Total Time1 hour 30 minutes

Ingredients

For the whipped ricotta:

  • 100-125 g 1/4 lb ricotta cheese, well drained
  • 2-3 heaping Tbs powdered sugar or to taste
  • 2-3 Tbs mascarpone or Greek yogurt

For the candied peaches:

  • 250 ml/1 cup water
  • 200 g/1 cup sugar
  • 1 or 2 peaches peeled and cut into wedges

Toppings (optional):

  • Chopped almonds or walnuts
  • Pine nuts

Instructions

  • Make the whipped ricotta: Whisk the ricotta and sugar together in the bowl until soft and creamy. Add the mascarpone or Greek yogurt and whisk again briefly, just until smooth. Place the fridge for a good hour to set, or until you're ready to serve.
  • Make the candied peaches: Simmer the water and sugar together in a saucepan until the sugar has completely melted and the liquid has formed a syrup.

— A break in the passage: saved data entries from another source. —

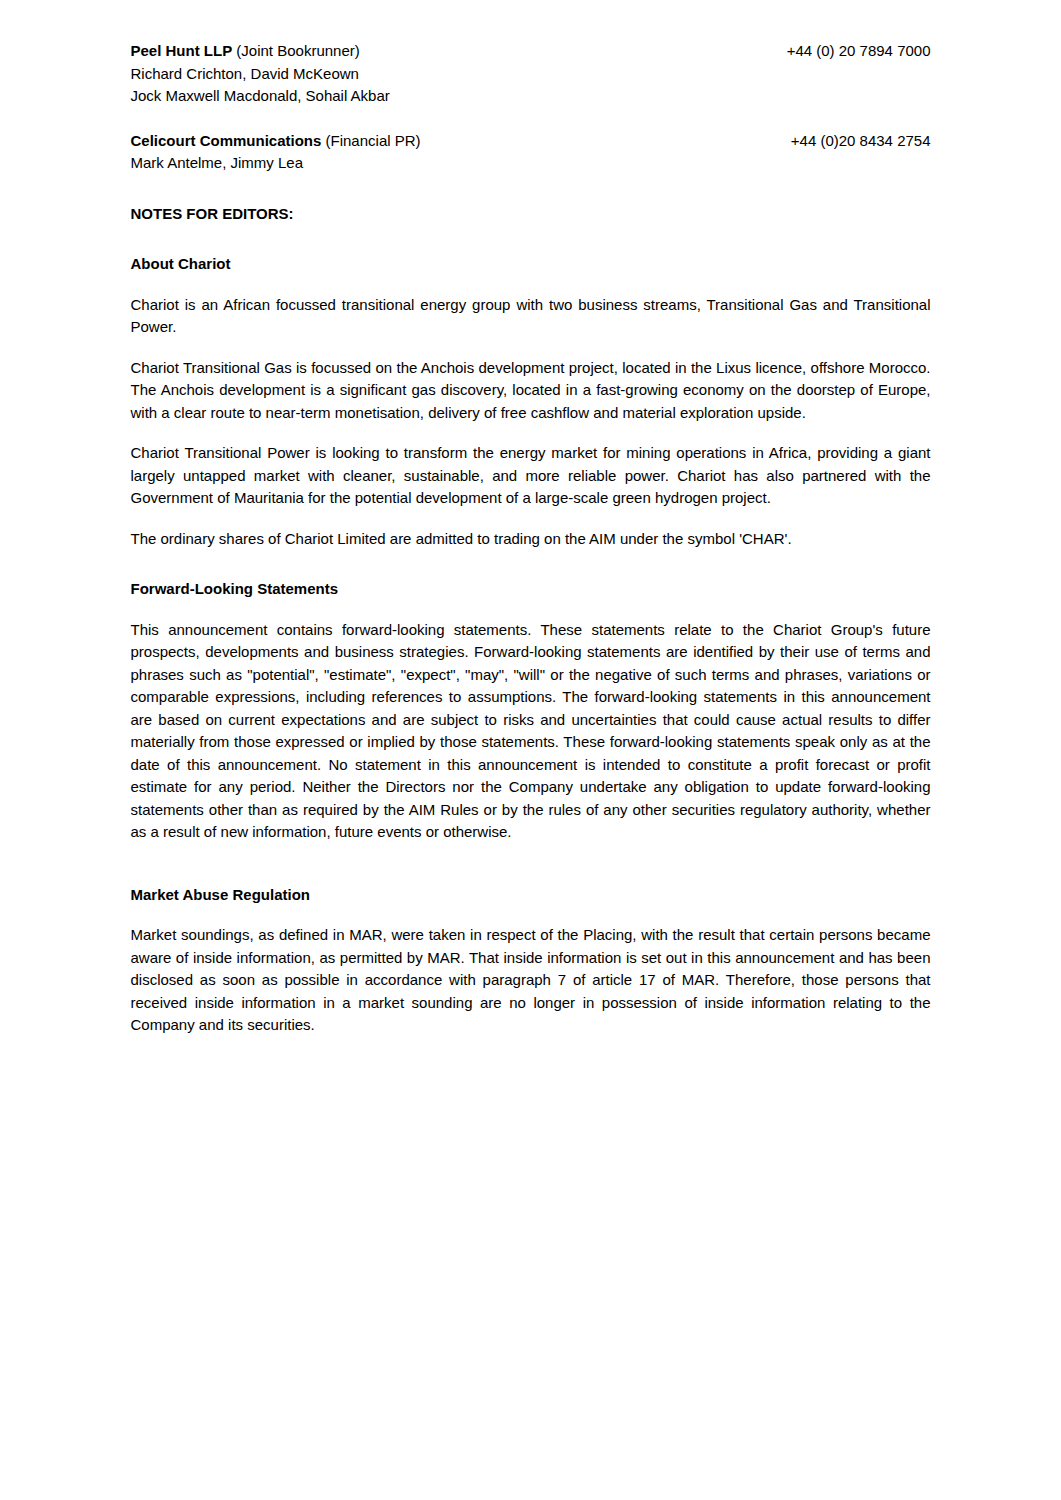Peel Hunt LLP (Joint Bookrunner)
+44 (0) 20 7894 7000
Richard Crichton, David McKeown
Jock Maxwell Macdonald, Sohail Akbar
Celicourt Communications (Financial PR)
+44 (0)20 8434 2754
Mark Antelme, Jimmy Lea
NOTES FOR EDITORS:
About Chariot
Chariot is an African focussed transitional energy group with two business streams, Transitional Gas and Transitional Power.
Chariot Transitional Gas is focussed on the Anchois development project, located in the Lixus licence, offshore Morocco. The Anchois development is a significant gas discovery, located in a fast-growing economy on the doorstep of Europe, with a clear route to near-term monetisation, delivery of free cashflow and material exploration upside.
Chariot Transitional Power is looking to transform the energy market for mining operations in Africa, providing a giant largely untapped market with cleaner, sustainable, and more reliable power. Chariot has also partnered with the Government of Mauritania for the potential development of a large-scale green hydrogen project.
The ordinary shares of Chariot Limited are admitted to trading on the AIM under the symbol 'CHAR'.
Forward-Looking Statements
This announcement contains forward-looking statements. These statements relate to the Chariot Group's future prospects, developments and business strategies. Forward-looking statements are identified by their use of terms and phrases such as "potential", "estimate", "expect", "may", "will" or the negative of such terms and phrases, variations or comparable expressions, including references to assumptions. The forward-looking statements in this announcement are based on current expectations and are subject to risks and uncertainties that could cause actual results to differ materially from those expressed or implied by those statements. These forward-looking statements speak only as at the date of this announcement. No statement in this announcement is intended to constitute a profit forecast or profit estimate for any period. Neither the Directors nor the Company undertake any obligation to update forward-looking statements other than as required by the AIM Rules or by the rules of any other securities regulatory authority, whether as a result of new information, future events or otherwise.
Market Abuse Regulation
Market soundings, as defined in MAR, were taken in respect of the Placing, with the result that certain persons became aware of inside information, as permitted by MAR. That inside information is set out in this announcement and has been disclosed as soon as possible in accordance with paragraph 7 of article 17 of MAR. Therefore, those persons that received inside information in a market sounding are no longer in possession of inside information relating to the Company and its securities.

Add the peach wedges and lower the heat to a minimum. Let the peaches steep for 5 minutes or so, then turn off the heat entirely. Let the peaches come to room temperature.
  • Assemble and serve: When you are ready to serve, place a few good dollops of the whipped ricotta in each serving bowl. Place some peach wedges on top, along with a spoonful of their syrup if you like. To serve, sprinkle with some chopped almonds or walnuts, or some pine nuts.